Re: thaw_threads returned error

From: Adolfo J. Banchio (
Date: Thu Sep 01 2005 - 14:13:00 PDT

    thanks for your answer, I actually would like to comment
    on some of your explanation. see below
    > > I've got modules loaded and I'm testing the BLCR for
    > > f90 codes compiled by Intel Fortran F90. I can run
    > > and "cr_checkpoint --term" the code (sometimes it does
    > > not really kills the job), 
    > I can be fairly certain that we do send SIGTERM to the process. 
    > However, that is all we do and the process is free to ignore the signal. 
    >   One could use '--signal 9' to send an unignorable kill signal, which 
    > would not allow the application to perform any cleanup (but sometimes we 
    > don't want the cleanup, which could delete files needed for the restart).

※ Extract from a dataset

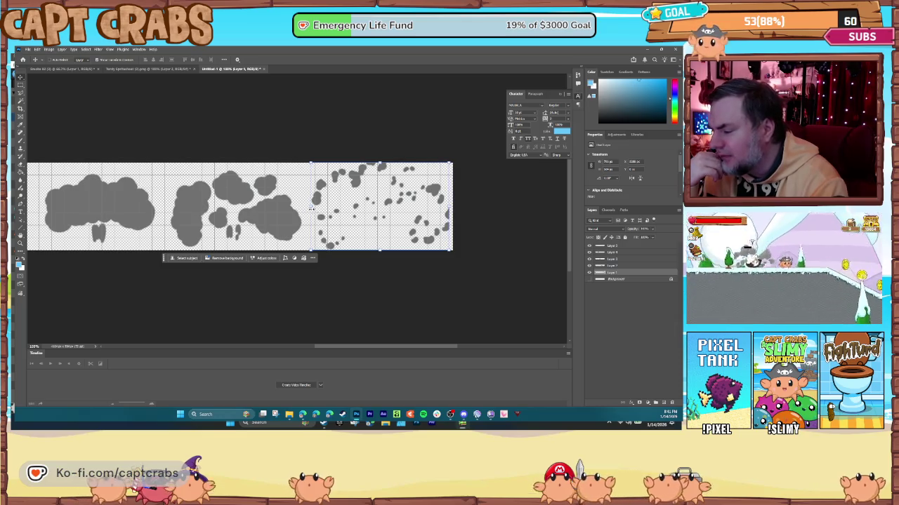
# Squeeze the scattered blobs at the right end narrower with Free Transform.
pyautogui.press('ctrl+t')
pyautogui.moveTo(311, 203); pyautogui.dragTo(332, 201)
pyautogui.press('Return')
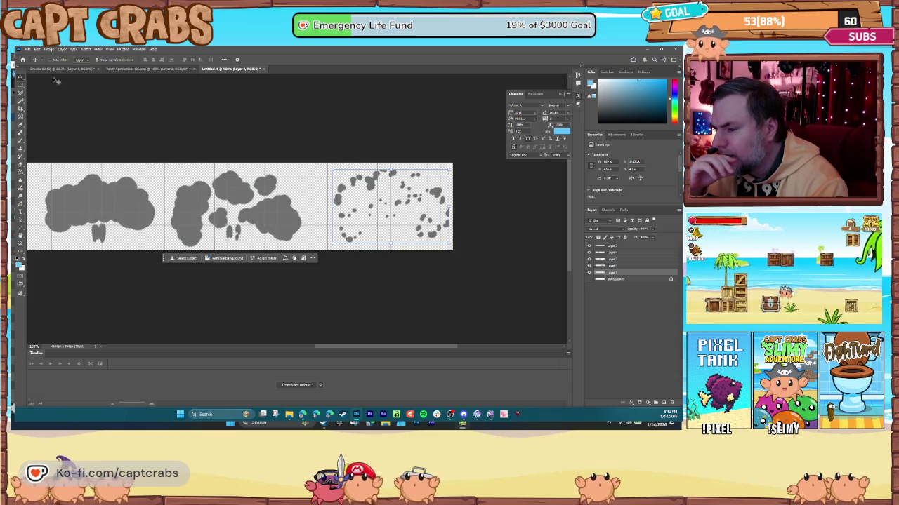
pyautogui.click(109, 49)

    > > but when restarting,
    > > also sometimes happens that I get the following
    > > messages in /var/log/messages 
    > > 
    > >  kernel: vmadump: mmap failed:
    > > /home/adolfo/progs/sd/bd/f90/intelf90/sdbd_nf2g.x (deleted)
    > > 
    > >  kernel: thaw_threads returned error, aborting. -1
    > > 
    > What this tells me is that the application has created the file named 
    > above and mmaped it.  However, at some point *before* the checkpoint was 
    > taken the file was deleted (so "--signal 9" won't help).  This is a 
    > perfectly legal thing to do, and the kernel will remove the directory 
    > entry immediately and will delay removing the file contents until the 
    > file is no longer mmaped.  Unfortunately, that means that by the time we 
    > go to restore, the file is gone.
    > There is very little I can do about this immediately, except to move the 
    > error to checkpoint time to avoid "false hopes" of restarting.
    > In the longer term we do plan to explicitly deal with deleted files.
    actually the file which is supposed to deleted is the executable, in
    this case, and it is NOT deleted. What I suspect, is that this could
    be related to the fact that this file is in a NFS mounted filesystem.
    If I use the same executable, now place in the local filesystem, I do 
    not get this kind of errors  (at least not yet). Could this be possible?
    Thanks in advance,